Nel 2001, Trentin riflette sui fatti di Genova: sul “neoautoritarismo che libera l’impresa di qualsiasi responsabilità”, portando a un “inquinamento violento del territorio”. La sfida è fermare “un capitalismo selvaggio che sprigiona autoritarismo e dominio unilaterale sulle persone”. Ma la Sinistra è del tutto incapace di comprenderlo: “Sintomatica l’affermazione di Fassino: ‘A quanti chiedono più libertà non possiamo limitarci a rispondere con più regole, a meno di diventare dei conservatori’”. Un Fassino, e una sinistra, che non riescono proprio a vedere che “le regole sono soltanto le libertà altrui: il diritto alla conoscenza, all’informazione e alla formazione, il diritto al controllo sull’oggetto del lavoro, il diritto a governare il proprio tempo, il diritto alla certezza del rapporto di lavoro”.

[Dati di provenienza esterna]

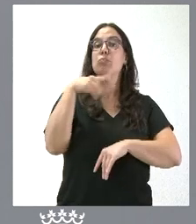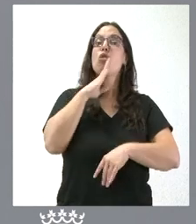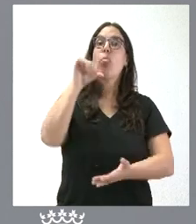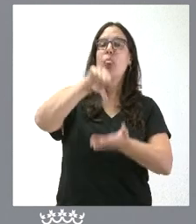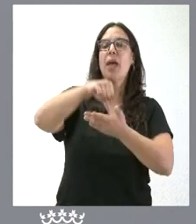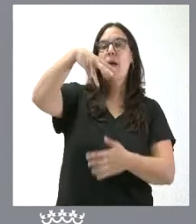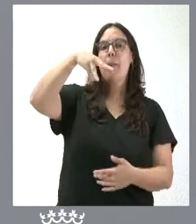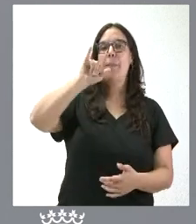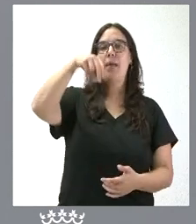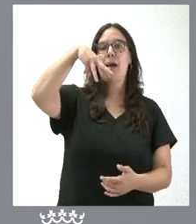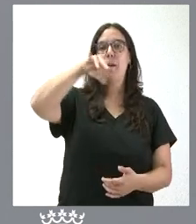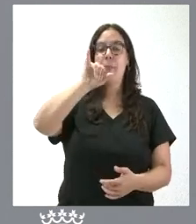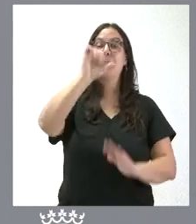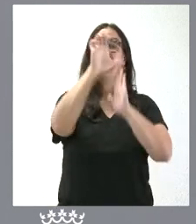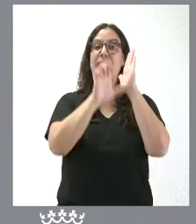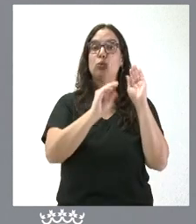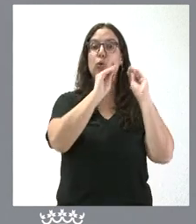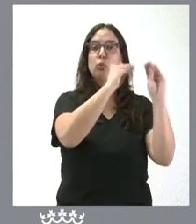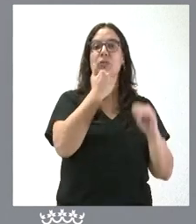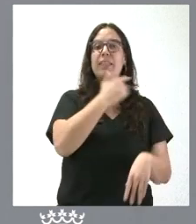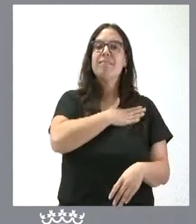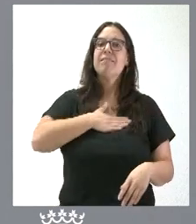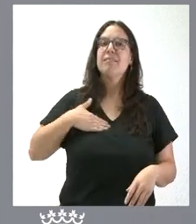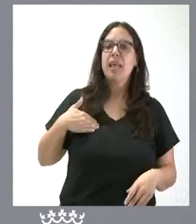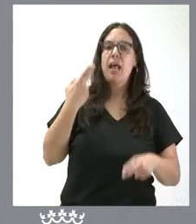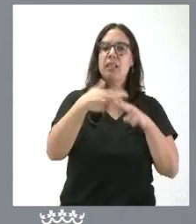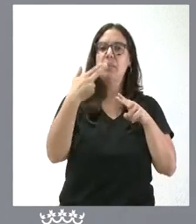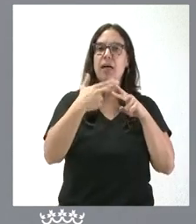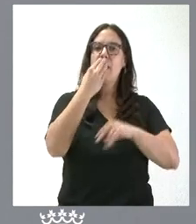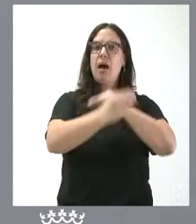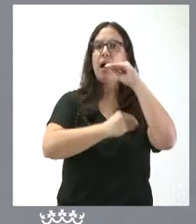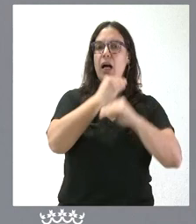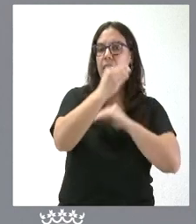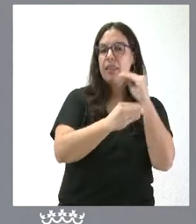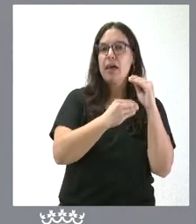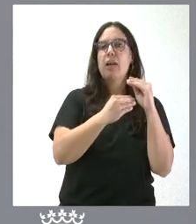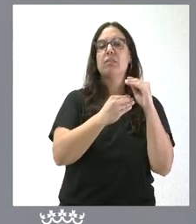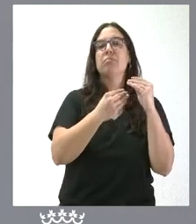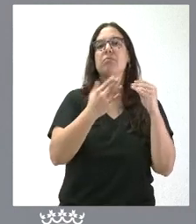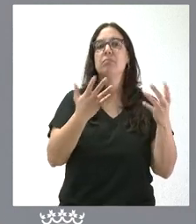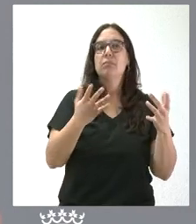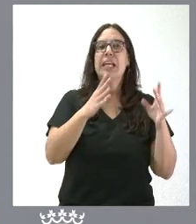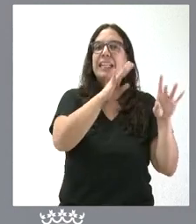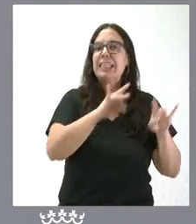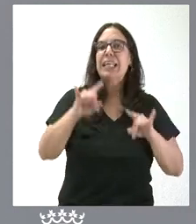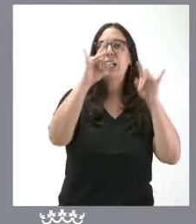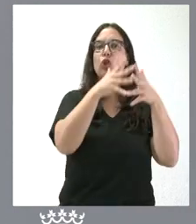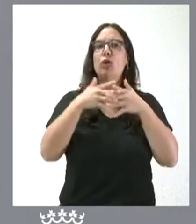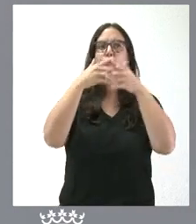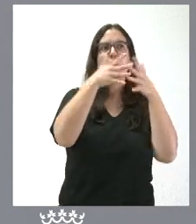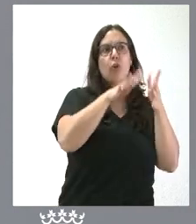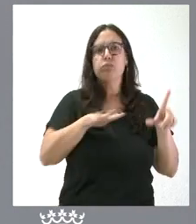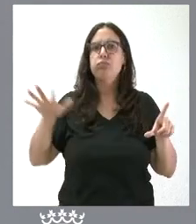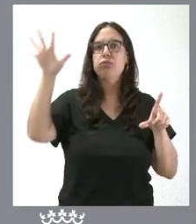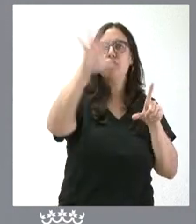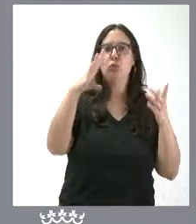en Miami. Sus estatutos recogen la aspiración de realizar sus diferentes actividades a lo largo del torro de todo el territorio de Estados Unidos.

Meno capiva, ed era capito, dalla cosiddetta classe dirigente della Sinistra, più Trentin guardava lontano, certo che il problema centrale fosse “la modifica dei rapporti fra governanti e governati, nello Stato, nella società civile, nell’impresa, nella nazione e nel mondo: questa è, nel nuovo millennio, l’unica ragione d’essere della politica”. Aveva ragione: per questo non fu ascoltato. Per questo ci manca.